Resources
Authors & Affiliations
Mathias Peuvrier, Isabelle Merlet, Fabrice Bartolomei, Fabrice Wendling
Abstract
Interictal Epileptiform Discharges (IEDs) are essential biomarkers of epilepsy in patients’ electroencephalograms (EEGs).The correct detection of IEDs helps the diagnosis, the localization of the epileptogenic zone and the monitoring of treatment. The gold standard to detect IEDs is the visual inspection of EEGs, performed by clinical experts. However, this task is time-consuming, prone to human error and subjectivity, and suffers from intra and inter-observer variability.This motivates the development of automated IED detectors. Researchers have explored various methods, from classical signal processing to end-to-end machine learning (ML) models. In recent years ML algorithms have gained in popularity for their high accuracy, often outperforming traditional signal processing techniques and achieving performance levels comparable to human experts.Yet, critical issues remain.

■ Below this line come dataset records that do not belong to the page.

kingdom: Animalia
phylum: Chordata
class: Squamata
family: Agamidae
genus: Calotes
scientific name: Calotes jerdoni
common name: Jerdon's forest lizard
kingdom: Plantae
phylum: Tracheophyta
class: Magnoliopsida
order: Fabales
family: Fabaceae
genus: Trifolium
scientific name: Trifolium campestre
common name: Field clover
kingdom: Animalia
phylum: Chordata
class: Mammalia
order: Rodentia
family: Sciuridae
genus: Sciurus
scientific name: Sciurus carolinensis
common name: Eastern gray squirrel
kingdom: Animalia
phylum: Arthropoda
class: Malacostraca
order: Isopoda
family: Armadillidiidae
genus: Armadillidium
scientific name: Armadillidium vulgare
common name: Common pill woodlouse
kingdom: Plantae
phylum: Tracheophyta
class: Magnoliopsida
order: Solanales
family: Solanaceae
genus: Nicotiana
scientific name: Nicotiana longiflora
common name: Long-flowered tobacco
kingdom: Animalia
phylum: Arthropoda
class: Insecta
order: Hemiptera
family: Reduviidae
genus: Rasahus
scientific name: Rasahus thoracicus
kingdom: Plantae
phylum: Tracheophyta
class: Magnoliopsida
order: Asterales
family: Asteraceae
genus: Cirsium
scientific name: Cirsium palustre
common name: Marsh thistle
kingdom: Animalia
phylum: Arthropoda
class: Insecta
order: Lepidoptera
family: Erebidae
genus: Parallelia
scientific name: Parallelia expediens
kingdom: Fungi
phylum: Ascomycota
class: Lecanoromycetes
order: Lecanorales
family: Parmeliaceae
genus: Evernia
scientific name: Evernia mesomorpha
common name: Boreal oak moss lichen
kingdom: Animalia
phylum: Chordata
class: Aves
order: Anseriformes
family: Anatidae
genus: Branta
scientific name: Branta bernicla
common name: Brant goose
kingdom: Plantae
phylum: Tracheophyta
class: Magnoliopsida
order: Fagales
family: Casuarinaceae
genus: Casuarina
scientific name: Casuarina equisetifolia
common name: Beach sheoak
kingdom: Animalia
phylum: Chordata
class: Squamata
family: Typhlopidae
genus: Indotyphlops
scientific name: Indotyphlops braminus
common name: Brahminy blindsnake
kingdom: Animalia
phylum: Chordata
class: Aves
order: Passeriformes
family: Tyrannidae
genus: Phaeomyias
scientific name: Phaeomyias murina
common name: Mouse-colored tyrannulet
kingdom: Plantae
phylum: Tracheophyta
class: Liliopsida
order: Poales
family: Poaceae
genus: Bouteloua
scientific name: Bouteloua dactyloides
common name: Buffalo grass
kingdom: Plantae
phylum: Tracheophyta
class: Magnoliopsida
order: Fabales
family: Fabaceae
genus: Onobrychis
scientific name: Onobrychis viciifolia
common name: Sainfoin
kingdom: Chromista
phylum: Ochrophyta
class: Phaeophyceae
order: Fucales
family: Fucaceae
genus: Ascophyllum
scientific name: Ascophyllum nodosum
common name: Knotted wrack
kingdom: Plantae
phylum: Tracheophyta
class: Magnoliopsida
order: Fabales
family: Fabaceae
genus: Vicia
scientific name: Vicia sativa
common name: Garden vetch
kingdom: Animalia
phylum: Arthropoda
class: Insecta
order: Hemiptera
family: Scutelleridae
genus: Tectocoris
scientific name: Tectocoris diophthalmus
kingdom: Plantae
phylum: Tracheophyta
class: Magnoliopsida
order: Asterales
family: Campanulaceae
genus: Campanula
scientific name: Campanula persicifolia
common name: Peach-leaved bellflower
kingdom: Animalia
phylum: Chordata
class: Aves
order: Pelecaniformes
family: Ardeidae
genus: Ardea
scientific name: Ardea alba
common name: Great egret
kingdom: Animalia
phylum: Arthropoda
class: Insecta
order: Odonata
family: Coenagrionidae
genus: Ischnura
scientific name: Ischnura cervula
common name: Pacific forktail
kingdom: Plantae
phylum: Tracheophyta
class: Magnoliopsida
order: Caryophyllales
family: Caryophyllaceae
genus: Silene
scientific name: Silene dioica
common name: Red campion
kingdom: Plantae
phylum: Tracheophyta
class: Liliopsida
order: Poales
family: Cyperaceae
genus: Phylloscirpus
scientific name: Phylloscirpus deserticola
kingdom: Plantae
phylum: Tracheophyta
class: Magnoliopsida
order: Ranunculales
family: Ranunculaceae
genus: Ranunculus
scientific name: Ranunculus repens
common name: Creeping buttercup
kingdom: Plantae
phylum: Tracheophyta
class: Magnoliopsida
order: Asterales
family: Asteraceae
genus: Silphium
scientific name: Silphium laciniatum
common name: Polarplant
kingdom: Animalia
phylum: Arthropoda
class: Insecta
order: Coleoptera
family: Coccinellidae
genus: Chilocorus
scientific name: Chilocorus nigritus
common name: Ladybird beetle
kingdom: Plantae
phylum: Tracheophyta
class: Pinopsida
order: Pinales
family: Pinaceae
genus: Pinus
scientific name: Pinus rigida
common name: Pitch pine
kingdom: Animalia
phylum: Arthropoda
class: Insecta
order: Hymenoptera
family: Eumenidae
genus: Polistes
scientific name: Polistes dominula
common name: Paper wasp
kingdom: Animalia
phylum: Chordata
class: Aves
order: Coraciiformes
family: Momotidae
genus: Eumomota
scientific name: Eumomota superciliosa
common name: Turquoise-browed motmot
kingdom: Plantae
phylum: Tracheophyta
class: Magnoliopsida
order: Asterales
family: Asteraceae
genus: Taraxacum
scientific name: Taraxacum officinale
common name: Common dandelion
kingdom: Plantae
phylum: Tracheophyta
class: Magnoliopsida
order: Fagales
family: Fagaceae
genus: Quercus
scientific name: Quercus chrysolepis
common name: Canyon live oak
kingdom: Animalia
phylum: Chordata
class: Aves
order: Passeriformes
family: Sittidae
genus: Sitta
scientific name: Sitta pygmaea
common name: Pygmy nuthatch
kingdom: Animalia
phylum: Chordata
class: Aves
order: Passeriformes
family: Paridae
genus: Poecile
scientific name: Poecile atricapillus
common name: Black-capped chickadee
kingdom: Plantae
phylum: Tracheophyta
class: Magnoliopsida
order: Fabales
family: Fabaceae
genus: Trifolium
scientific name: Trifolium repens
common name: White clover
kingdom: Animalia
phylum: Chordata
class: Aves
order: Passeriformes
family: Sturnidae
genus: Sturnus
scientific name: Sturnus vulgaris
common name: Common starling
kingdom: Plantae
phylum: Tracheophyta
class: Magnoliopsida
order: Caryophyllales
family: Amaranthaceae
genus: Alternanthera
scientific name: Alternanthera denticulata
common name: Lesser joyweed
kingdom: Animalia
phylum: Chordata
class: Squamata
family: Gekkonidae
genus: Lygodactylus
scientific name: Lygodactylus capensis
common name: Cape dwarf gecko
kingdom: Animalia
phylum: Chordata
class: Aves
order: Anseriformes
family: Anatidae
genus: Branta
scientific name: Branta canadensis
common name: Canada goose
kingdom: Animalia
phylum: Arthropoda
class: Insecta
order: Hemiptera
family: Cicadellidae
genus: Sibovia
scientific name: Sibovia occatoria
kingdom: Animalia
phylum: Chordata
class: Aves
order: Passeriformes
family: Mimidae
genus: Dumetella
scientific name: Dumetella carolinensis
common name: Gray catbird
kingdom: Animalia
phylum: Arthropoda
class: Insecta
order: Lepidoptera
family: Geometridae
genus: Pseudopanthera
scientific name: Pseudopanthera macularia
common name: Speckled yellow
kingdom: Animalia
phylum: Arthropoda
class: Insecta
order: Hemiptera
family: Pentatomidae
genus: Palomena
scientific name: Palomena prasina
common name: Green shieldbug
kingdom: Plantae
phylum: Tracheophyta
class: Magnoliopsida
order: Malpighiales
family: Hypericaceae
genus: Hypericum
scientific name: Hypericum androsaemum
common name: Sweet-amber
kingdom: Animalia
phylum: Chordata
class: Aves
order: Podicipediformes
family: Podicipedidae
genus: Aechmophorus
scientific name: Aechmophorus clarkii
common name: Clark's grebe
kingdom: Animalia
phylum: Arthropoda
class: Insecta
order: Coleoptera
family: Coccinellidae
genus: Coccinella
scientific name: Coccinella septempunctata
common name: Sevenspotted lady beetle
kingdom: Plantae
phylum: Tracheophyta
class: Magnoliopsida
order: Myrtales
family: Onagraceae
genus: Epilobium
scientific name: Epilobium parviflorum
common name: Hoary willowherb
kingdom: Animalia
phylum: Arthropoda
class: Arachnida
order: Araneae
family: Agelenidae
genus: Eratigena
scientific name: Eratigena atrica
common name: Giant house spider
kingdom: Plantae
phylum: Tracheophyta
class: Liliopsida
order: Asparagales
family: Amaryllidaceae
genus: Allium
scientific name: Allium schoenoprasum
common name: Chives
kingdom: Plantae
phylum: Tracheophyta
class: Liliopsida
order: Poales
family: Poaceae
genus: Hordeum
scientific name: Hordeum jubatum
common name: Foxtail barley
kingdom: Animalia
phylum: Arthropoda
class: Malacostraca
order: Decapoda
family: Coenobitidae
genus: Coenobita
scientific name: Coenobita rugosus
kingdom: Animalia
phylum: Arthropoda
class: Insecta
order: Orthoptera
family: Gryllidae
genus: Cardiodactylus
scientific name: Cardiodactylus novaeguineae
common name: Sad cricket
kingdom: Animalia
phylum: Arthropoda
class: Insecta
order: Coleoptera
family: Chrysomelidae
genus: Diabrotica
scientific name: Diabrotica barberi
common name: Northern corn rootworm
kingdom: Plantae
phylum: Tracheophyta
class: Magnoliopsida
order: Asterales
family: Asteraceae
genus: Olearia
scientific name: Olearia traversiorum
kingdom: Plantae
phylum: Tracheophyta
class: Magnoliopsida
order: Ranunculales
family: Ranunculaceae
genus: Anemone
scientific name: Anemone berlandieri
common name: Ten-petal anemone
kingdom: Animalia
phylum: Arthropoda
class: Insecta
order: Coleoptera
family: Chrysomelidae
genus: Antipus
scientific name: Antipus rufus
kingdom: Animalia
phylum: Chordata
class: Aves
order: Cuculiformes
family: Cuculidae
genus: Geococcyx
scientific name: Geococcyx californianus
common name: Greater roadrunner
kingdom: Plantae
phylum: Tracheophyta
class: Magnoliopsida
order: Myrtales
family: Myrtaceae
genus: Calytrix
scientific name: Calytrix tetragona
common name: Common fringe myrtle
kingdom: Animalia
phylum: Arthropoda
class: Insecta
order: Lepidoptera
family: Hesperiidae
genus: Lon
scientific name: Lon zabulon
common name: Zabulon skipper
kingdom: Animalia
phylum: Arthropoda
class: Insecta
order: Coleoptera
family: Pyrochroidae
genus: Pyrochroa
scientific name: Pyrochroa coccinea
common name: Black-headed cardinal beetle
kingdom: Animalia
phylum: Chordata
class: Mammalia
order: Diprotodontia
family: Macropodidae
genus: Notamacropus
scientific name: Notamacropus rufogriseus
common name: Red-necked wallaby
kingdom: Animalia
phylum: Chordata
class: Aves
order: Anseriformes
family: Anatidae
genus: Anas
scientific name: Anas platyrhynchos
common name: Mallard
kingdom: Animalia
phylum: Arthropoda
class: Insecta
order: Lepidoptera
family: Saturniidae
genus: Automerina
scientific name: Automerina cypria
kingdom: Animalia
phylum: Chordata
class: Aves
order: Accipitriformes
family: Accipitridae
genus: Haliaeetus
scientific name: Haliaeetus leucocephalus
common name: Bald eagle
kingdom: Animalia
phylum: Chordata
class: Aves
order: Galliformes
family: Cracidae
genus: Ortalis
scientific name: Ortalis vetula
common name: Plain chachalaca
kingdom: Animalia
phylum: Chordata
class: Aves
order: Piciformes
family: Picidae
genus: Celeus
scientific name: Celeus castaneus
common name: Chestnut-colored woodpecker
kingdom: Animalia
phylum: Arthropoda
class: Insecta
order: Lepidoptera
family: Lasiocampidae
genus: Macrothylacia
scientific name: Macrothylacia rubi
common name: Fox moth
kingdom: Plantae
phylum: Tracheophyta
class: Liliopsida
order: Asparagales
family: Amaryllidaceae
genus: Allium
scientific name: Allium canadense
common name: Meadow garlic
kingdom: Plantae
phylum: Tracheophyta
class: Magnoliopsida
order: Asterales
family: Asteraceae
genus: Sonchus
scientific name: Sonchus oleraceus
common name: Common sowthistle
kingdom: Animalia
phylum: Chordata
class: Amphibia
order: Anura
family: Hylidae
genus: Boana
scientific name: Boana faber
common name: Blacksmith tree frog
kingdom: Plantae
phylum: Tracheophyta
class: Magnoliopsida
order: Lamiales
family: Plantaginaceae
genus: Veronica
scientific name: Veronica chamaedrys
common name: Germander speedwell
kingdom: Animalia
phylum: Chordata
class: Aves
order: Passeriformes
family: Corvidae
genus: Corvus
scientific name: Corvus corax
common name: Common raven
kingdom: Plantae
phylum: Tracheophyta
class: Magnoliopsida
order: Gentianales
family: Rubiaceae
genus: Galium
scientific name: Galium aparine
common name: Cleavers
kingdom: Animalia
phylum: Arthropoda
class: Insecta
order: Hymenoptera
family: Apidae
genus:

ML algorithms are typically trained on private databases, making direct comparison across studies difficult, and publicly available datasets are often limited in size and diversity. EEG patterns vary significantly across individuals and even within the same patient, making it difficult for ML models struggle to generalize across multiple EEG profiles. There is also a high variability in the recording conditions (duration, number of channels, sampling rate) making the generalization of ML models complicated.To overcome these hurdles, we propose individualized ML models tailored to each patient’s unique EEG characteristics. Using a limited amount of annotated data, we show the importance of the preprocessing steps (dataset preparation). By testing different model architectures, our preliminary results demonstrate that well-configured individualized detectors provide valuable insights into IED quantification and localization from EEG signals.